People always look at their past and try to pinpoint events that contributed to who they are today. Maybe they were molested, bullied, or lost a loved one. Maybe they resent the way they were raised and vow to be nothing like their parents. The list is endless; everyone has a unique path. What I can say, though, is that my childhood wasn’t picture perfect. My parents divorced, I gained and lost friends. I coped at a young age with adjusting to a new father figure and even welcoming an adopted sibling. My childhood was always changing; I was always adjusting. I’ve come to understand that my 3 brothers and I weren’t the only ones adjusting. My mom endured the most as she guided her children through each difficult time with class and grace. She provided when she didn’t have, gave of herself when she was absolutely spent, and kept us involved in all things church. In the midst of change, my mom made sure she provided one constant—a constant shining example of Christ, of a woman, of strength. Her smile continues to light up a room, her level of munificence is something I can only hope for.
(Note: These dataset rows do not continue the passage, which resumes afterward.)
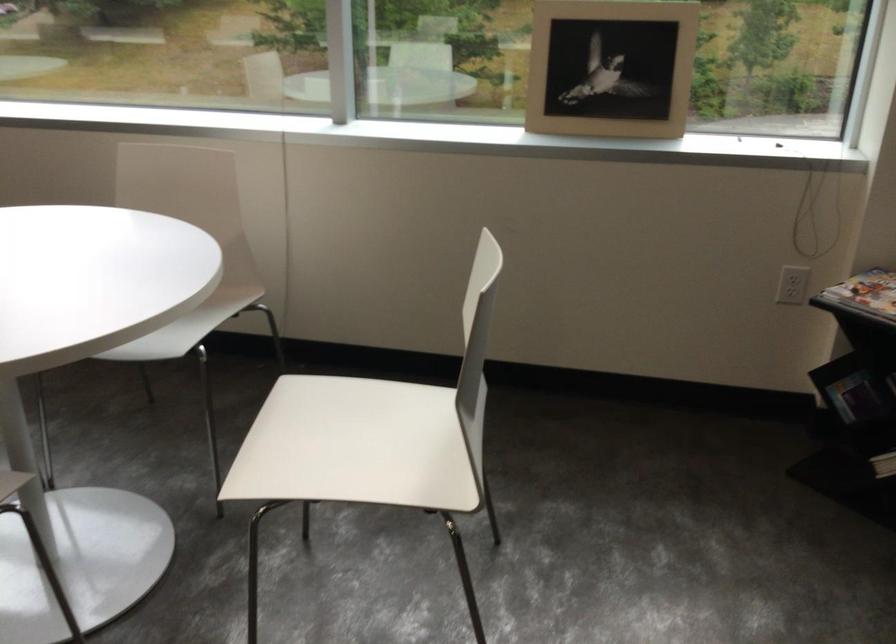
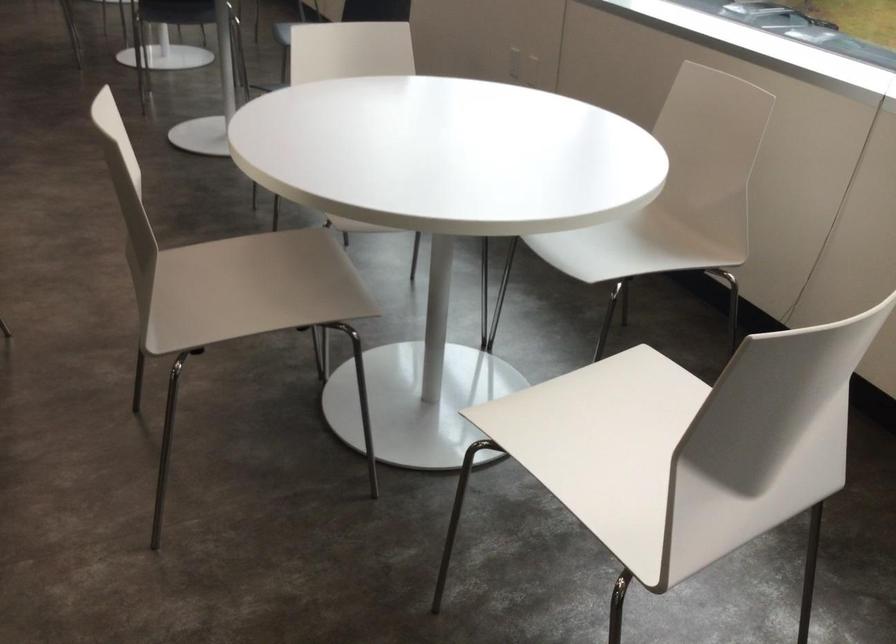
Question: The first image is from the beginning of the video and the second image is from the end. How did the camera likely rotate when shooting the video?

Choices:
 (A) Left
 (B) Right
 (C) Up
 (D) Down

Answer: (A)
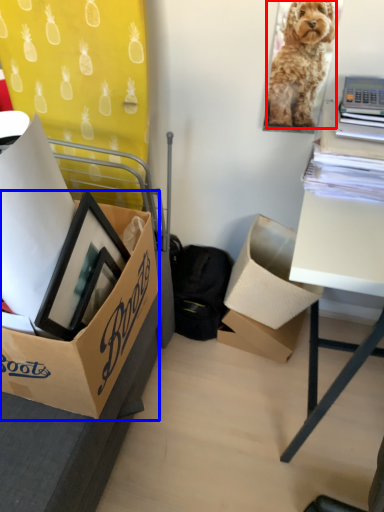
Question: Which object is closer to the camera taking this photo, dog (highlighted by a red box) or box (highlighted by a blue box)?

Choices:
 (A) dog
 (B) box

Answer: (B)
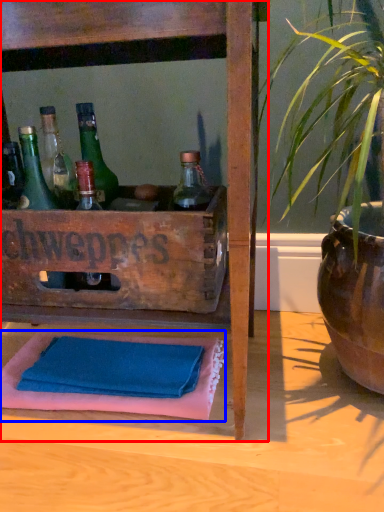
Question: Which object appears closest to the camera in this image, furniture (highlighted by a red box) or bath towel (highlighted by a blue box)?

Choices:
 (A) furniture
 (B) bath towel

Answer: (A)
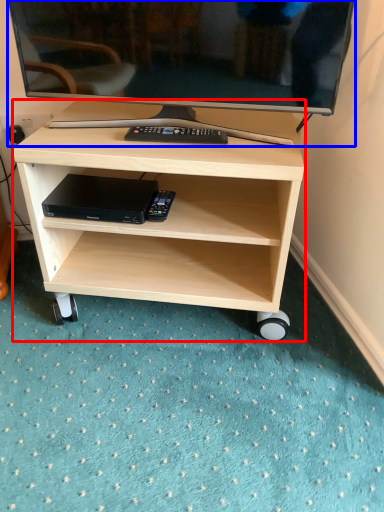
Question: Which of the following is the farthest to the observer, desk (highlighted by a red box) or television (highlighted by a blue box)?

Choices:
 (A) desk
 (B) television

Answer: (A)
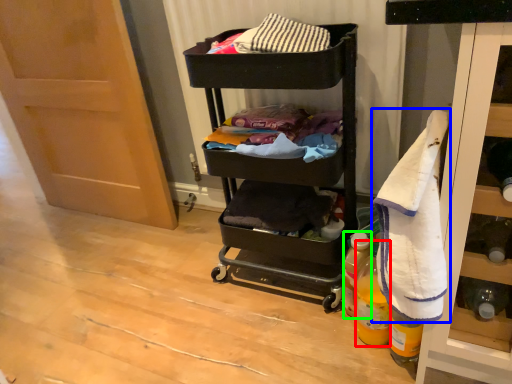
Question: Which object is the closest to the bottle (highlighted by a red box)? Choose among these: bath towel (highlighted by a blue box) or bottle (highlighted by a green box).

Choices:
 (A) bath towel
 (B) bottle

Answer: (B)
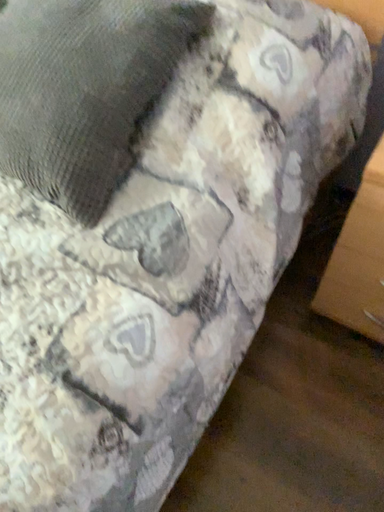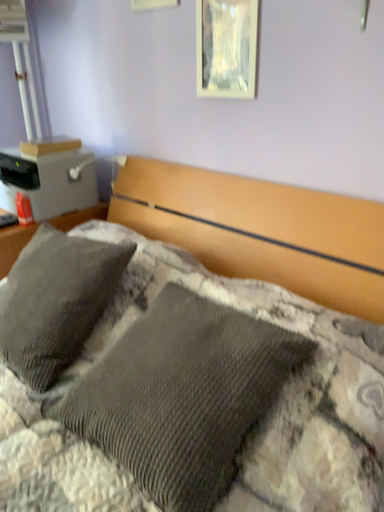
Question: Which way did the camera rotate in the video?

Choices:
 (A) rotated right
 (B) rotated left

Answer: (B)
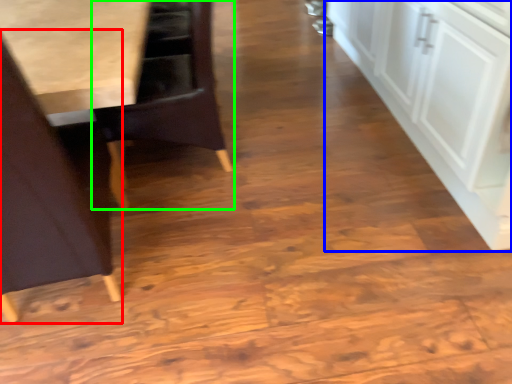
Question: Which object is the closest to the chair (highlighted by a red box)? Choose among these: cabinetry (highlighted by a blue box) or chair (highlighted by a green box).

Choices:
 (A) cabinetry
 (B) chair

Answer: (B)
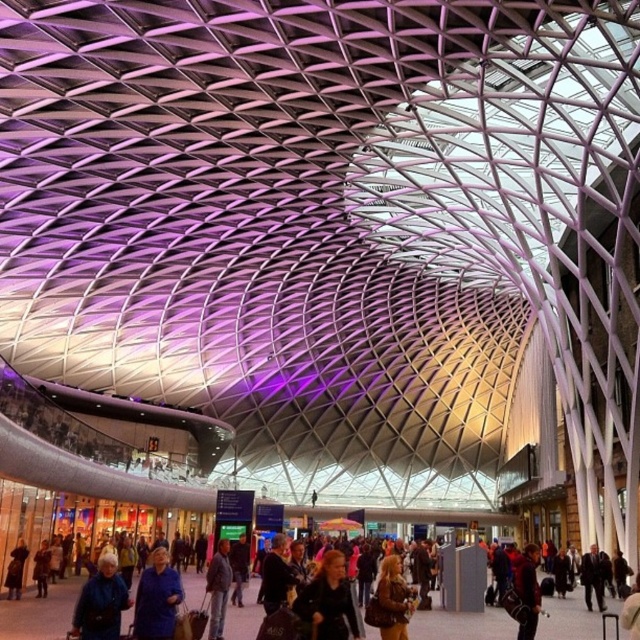
Between point (33, 632) and point (344, 624), which one is positioned behind?

The point (33, 632) is behind.

Is dark blue jacket at center above matte black jacket at lower center?

No.

Identify the location of dark blue jacket at center. The height and width of the screenshot is (640, 640). (38, 612).

Is matte blue jacket at lower left wider than brown leather jacket at center?

Yes.

Can you confirm if matte blue jacket at lower left is smaller than brown leather jacket at center?

Incorrect, matte blue jacket at lower left is not smaller in size than brown leather jacket at center.

Locate an element on the screen. matte blue jacket at lower left is located at coordinates (100, 602).

Which of these two, dark blue jacket at center or dark blue shirt at center, stands shorter?

Standing shorter between the two is dark blue shirt at center.

Which is behind, point (60, 611) or point (212, 557)?

The point (212, 557) is behind.

Image resolution: width=640 pixels, height=640 pixels. Find the location of `dark blue jacket at center`. dark blue jacket at center is located at coordinates (38, 612).

This screenshot has height=640, width=640. Find the location of `dark blue jacket at center`. dark blue jacket at center is located at coordinates (38, 612).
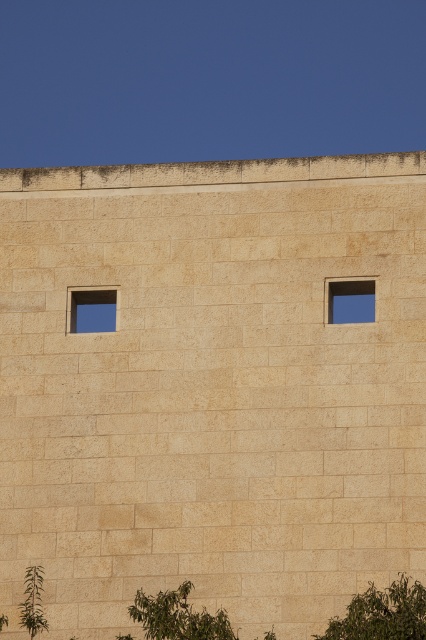
Question: Considering the real-world distances, which object is farthest from the transparent glass window at upper left?

Choices:
 (A) green leafy plant at lower left
 (B) green leafy tree at lower right

Answer: (B)

Question: Which is nearer to the green leafy plant at lower left?

Choices:
 (A) beige stone window at upper right
 (B) transparent glass window at upper left

Answer: (B)

Question: Which object is farther from the camera taking this photo?

Choices:
 (A) green leafy plant at lower left
 (B) green leafy tree at lower center
 (C) beige stone window at upper right
 (D) green leafy tree at lower right

Answer: (C)

Question: In this image, where is green leafy tree at lower right located relative to green leafy plant at lower left?

Choices:
 (A) above
 (B) below

Answer: (A)

Question: Is green leafy tree at lower right thinner than transparent glass window at upper left?

Choices:
 (A) yes
 (B) no

Answer: (B)

Question: Does green leafy tree at lower center appear on the left side of beige stone window at upper right?

Choices:
 (A) no
 (B) yes

Answer: (B)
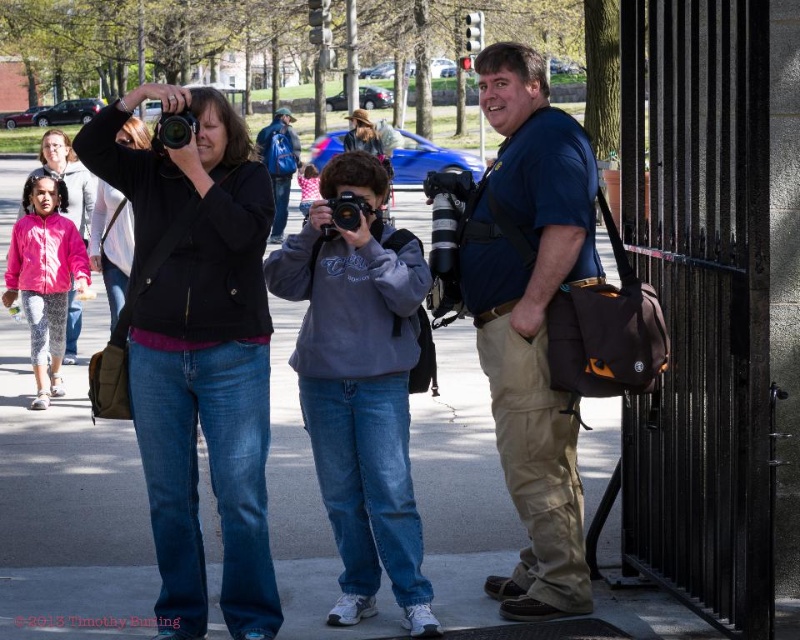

Whether for her children, her husband, or for her friends (mostly church friends), she’s subconsciously set the bar high for the caliber of woman I want to one day become. 
Now that I’m all grown up, I notice the four different shades of red lipsticks and lip-stains that sit on my dresser, right next to my fancy perfume bottles, most of which collect dust. My fanciest bottle is only for special occasions; I can’t wear it to work. 
I notice the friendships I’ve nurtured since moving to New York: people from all walks of life, most of which I was never exposed to in Chesterfield. I welcome the opportunity to build with people who are different than me, yet have something incredible to offer. And that “something” isn’t revealed until I put down my barriers and accept them for who they are and what they have to offer.
I notice how much of myself I give. The idea of munificence rests in the back of my mind constantly as I search for ways to be a blessing with what I’ve been blessed with. Everyday, I’m fighting to become a better me, a virtuous woman, full of class and grace (I’ll get there one day, I promise). Everyday, I sit on the phone with my mom, gushing about the perils of dating and seeking career advice and can only hope that I’m becoming half the woman she is.
And I can only pray that my daughter will love me half as much as I love her. 
Thank you for being you. Happy Mother's Day.